The decline in U.S. bond yields in the face of strong economic and inflation data was the prominent feature of financial markets in Q2 (graph below). Some market participants interpret this bond market behaviour as signaling a relative speedy return to pre-pandemic anemic growth and inflation norms. Inflow into mega-cap technology has picked up as a consequence.
Source: Strategas Research Partners
At this point, there is very little hard data to bolster this view. Real economic data continues to exhibit positive momentum as witnessed by the strong recovery in U.S. employment this past week. European data continues to improve (graphs below) as pandemic induced restriction are eased.
Source: Strategas Research Partners
Despite early signs of cost inflation, corporate earnings expectations continue to rise for 2021 (graph below). Expectations were already high at the beginning of the year when U.S. companies were expected to grow earnings by +23% (almost 4x the long-term average). After a strong Q1 reporting season and continued evidence of economic momentum, this number has increased to almost +37% as we enter the Q2 reporting period.

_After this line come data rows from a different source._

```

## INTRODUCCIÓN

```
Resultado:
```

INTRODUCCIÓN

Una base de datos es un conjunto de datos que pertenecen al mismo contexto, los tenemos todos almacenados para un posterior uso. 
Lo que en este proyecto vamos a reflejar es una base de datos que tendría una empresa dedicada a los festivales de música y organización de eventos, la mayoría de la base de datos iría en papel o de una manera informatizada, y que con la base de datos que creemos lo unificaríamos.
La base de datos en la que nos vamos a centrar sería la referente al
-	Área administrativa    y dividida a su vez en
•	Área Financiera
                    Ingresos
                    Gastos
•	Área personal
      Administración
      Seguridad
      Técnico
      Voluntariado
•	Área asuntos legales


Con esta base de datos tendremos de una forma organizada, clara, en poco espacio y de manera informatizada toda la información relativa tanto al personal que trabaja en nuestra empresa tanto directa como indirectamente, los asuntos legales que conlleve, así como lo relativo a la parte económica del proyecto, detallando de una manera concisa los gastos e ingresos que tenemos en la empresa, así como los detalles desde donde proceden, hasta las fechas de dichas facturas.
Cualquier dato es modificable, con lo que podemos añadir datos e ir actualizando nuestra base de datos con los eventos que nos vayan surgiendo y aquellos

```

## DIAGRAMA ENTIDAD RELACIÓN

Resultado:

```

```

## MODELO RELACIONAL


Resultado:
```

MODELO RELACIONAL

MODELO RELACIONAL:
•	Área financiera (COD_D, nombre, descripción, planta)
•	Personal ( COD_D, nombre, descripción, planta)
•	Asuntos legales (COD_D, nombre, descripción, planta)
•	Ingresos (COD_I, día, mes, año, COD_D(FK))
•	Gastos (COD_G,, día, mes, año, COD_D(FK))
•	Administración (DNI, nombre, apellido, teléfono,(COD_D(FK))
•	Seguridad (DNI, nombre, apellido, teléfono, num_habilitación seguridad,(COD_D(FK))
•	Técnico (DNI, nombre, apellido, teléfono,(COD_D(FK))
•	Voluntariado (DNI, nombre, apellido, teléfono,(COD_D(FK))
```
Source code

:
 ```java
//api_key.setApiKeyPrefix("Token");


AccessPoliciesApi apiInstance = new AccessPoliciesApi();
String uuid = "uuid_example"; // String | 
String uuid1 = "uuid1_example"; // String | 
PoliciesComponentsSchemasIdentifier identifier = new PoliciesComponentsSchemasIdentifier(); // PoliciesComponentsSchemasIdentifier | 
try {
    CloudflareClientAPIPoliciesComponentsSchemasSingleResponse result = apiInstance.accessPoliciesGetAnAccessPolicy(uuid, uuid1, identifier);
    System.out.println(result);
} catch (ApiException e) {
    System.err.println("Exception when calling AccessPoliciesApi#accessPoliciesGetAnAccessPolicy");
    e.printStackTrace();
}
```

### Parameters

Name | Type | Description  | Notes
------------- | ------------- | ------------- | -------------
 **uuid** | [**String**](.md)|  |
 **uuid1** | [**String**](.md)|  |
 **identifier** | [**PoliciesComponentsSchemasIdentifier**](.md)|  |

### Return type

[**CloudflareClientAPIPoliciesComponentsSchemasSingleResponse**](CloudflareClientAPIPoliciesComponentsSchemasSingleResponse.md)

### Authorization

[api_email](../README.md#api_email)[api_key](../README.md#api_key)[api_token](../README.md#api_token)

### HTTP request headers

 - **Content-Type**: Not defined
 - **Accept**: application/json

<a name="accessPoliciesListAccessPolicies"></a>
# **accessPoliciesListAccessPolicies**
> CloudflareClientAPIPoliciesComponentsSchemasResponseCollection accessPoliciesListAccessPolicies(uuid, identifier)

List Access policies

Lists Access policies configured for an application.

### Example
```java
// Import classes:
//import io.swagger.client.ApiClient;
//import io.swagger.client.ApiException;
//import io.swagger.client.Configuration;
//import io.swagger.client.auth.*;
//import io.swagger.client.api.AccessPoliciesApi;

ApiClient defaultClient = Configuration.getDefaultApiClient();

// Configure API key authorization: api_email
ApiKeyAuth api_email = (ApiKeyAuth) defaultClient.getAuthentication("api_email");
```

Source: Strategas Research Partners
Our base case remains that we have yet to see the highs in yields or earnings and that the market recovery will continue to be led by the traditional value sectors. The extreme upward price move in these sectors had attracted huge inflows in the first quarter of this year that left these sectors vulnerable to an overcrowded positioning. Recent ETF flow of funds data seems to indicate that this overcrowded positioning has been corrected for the most part in Q2 (graphs below). This should allow for a resumption in market leadership in the second half of the year.
Source: Strategas Research Partners
Source: Strategas Research Partners
While we expect market returns to remain solid in H2, we are cognizant that from a seasonal perspective we are entering the weakest quarter of the year. In addition, while the positive upward trend of the market remains intact, evidence has been building of a recent loss of underlying momentum (charts below). The new highs recorded by market indices during the past month have been achieved with the participation of far fewer stocks. Investor sentiment indicators are also showing growing investor complacency. This combination of seasonality, market breadth and investor sentiment do suggest that the probability of a mild market correction has increased.